- As tarifas comerciais do presidente Donald Trump causaram uma desvalorização do dólar americano, que caiu quase 9% em 2024.
- Empresas com forte presença internacional, como Las Vegas Sands e Booking Holdings, estão se beneficiando dessa queda, com ações em alta nas bolsas de valores.
- Um relatório do Goldman Sachs aponta que companhias com receitas globais superaram as de vendas domésticas em 11% contra 4% no acumulado do ano.
- A Las Vegas Sands teve um aumento de mais de 20% em suas ações, enquanto a Booking Holdings viu suas ações subirem mais de 10%.
- Outras empresas com alta exposição internacional incluem Philip Morris, Schlumberger, NXP e Teradyne, todas com receitas majoritariamente provenientes do exterior.
As tarifas comerciais implementadas pelo presidente Donald Trump têm gerado uma desvalorização significativa do dólar americano, que caiu quase 9% em 2024. Esse cenário tem impactado positivamente empresas com forte presença internacional, como Las Vegas Sands e Booking Holdings, cujas ações registraram ganhos expressivos nas bolsas de valores.

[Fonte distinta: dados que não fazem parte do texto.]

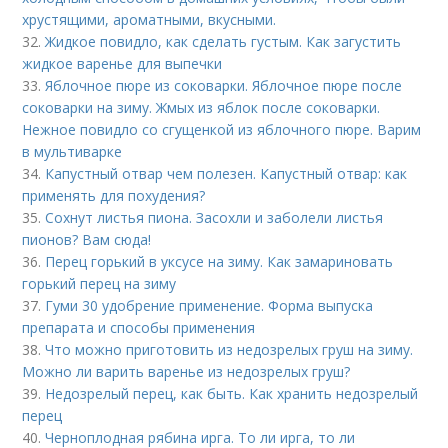
хрустящими, ароматными, вкусными.
32.
Жидкое повидло, как сделать густым. Как загустить
жидкое варенье для выпечки
33.
Яблочное пюре из соковарки. Яблочное пюре после
соковарки на зиму. Жмых из яблок после соковарки.
Нежное повидло со сгущенкой из яблочного пюре. Варим
в мультиварке
34.
Капустный отвар чем полезен. Капустный отвар: как
применять для похудения?
35.
Сохнут листья пиона. Засохли и заболели листья
пионов? Вам сюда!
36.
Перец горький в уксусе на зиму. Как замариновать
горький перец на зиму
37.
Гуми 30 удобрение применение. Форма выпуска
препарата и способы применения
38.
Что можно приготовить из недозрелых груш на зиму.
Можно ли варить варенье из недозрелых груш?
39.
Недозрелый перец, как быть. Как хранить недозрелый
перец
40.
Черноплодная рябина ирга. То ли ирга, то ли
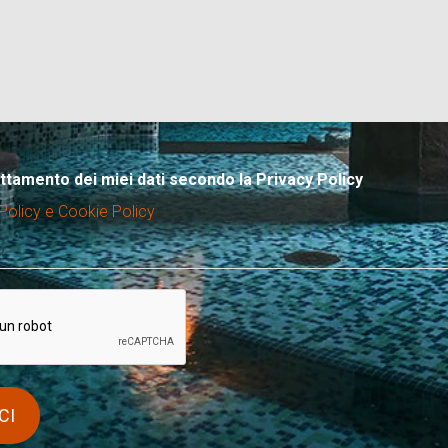
attamento dei miei dati secondo la Privacy Policy
Policy e Cookie Policy
?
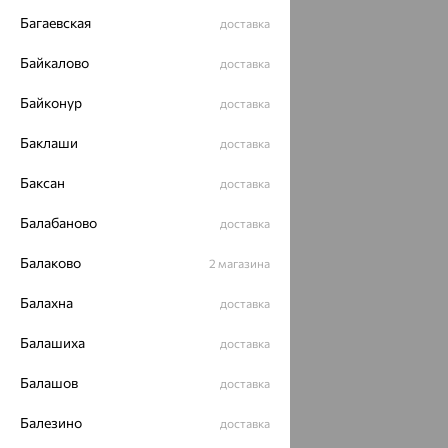
Багаевская
доставка
Байкалово
доставка
Байконур
доставка
Баклаши
доставка
Баксан
доставка
Балабаново
доставка
Балаково
2 магазина
Балахна
доставка
Балашиха
доставка
Балашов
доставка
Балезино
доставка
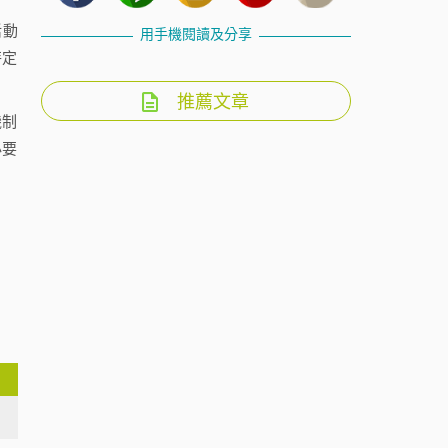
活動
用手機閱讀及分享
特定
推薦文章
機制
必要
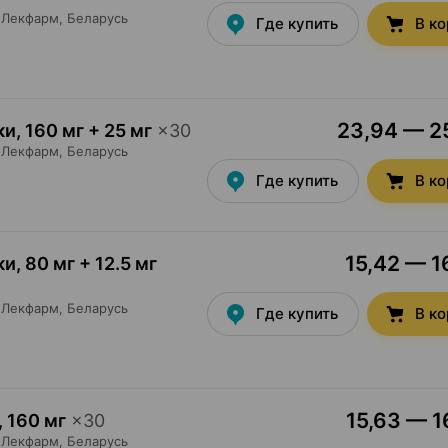
Лекфарм
, Беларусь
Где купить
В к
23,94 — 25
ки
,
160 мг + 25 мг
×
30
Лекфарм
, Беларусь
Где купить
В к
15,42 — 1
ки
,
80 мг + 12.5 мг
Лекфарм
, Беларусь
Где купить
В к
15,63 — 1
,
160 мг
×
30
Лекфарм
, Беларусь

Um relatório do Goldman Sachs destaca que empresas com receitas globais estão se beneficiando da queda do dólar. À medida que moedas estrangeiras se valorizam em relação ao dólar, as companhias que realizam a maior parte de suas vendas fora dos Estados Unidos estão experimentando um aumento considerável em seus valores de mercado. No acumulado do ano, ações com alta exposição internacional superaram as de vendas domésticas em 11% contra 4%.
Benefícios para Empresas Expostas ao Exterior
A Las Vegas Sands, por exemplo, viu suas ações subirem mais de 20% em apenas um mês, com 100% de sua receita proveniente do mercado externo. Em 2024, a empresa faturou US$ 11,2 bilhões. Já a Booking Holdings, que também depende fortemente do mercado internacional, teve um aumento de mais de 10% em suas ações, com 90% de sua receita vinda de fora dos EUA.
Outras empresas mencionadas no relatório incluem a fabricante de cigarros Philip Morris, com 100% de sua receita no exterior, e a Schlumberger, que tem 85% de suas vendas fora dos Estados Unidos. Além disso, a NXP, do setor de semicondutores, reporta 93% de seu faturamento no mercado internacional, enquanto a Teradyne apresenta 87% de sua receita proveniente de outros países.
A análise do Goldman Sachs evidencia que o impacto da desvalorização do dólar está concentrado principalmente nas empresas de tecnologia da informação, que representam 17 das 50 companhias com maior exposição internacional. Essa tendência sugere que a guerra tarifária de Trump continua a moldar o cenário econômico, beneficiando empresas que operam globalmente.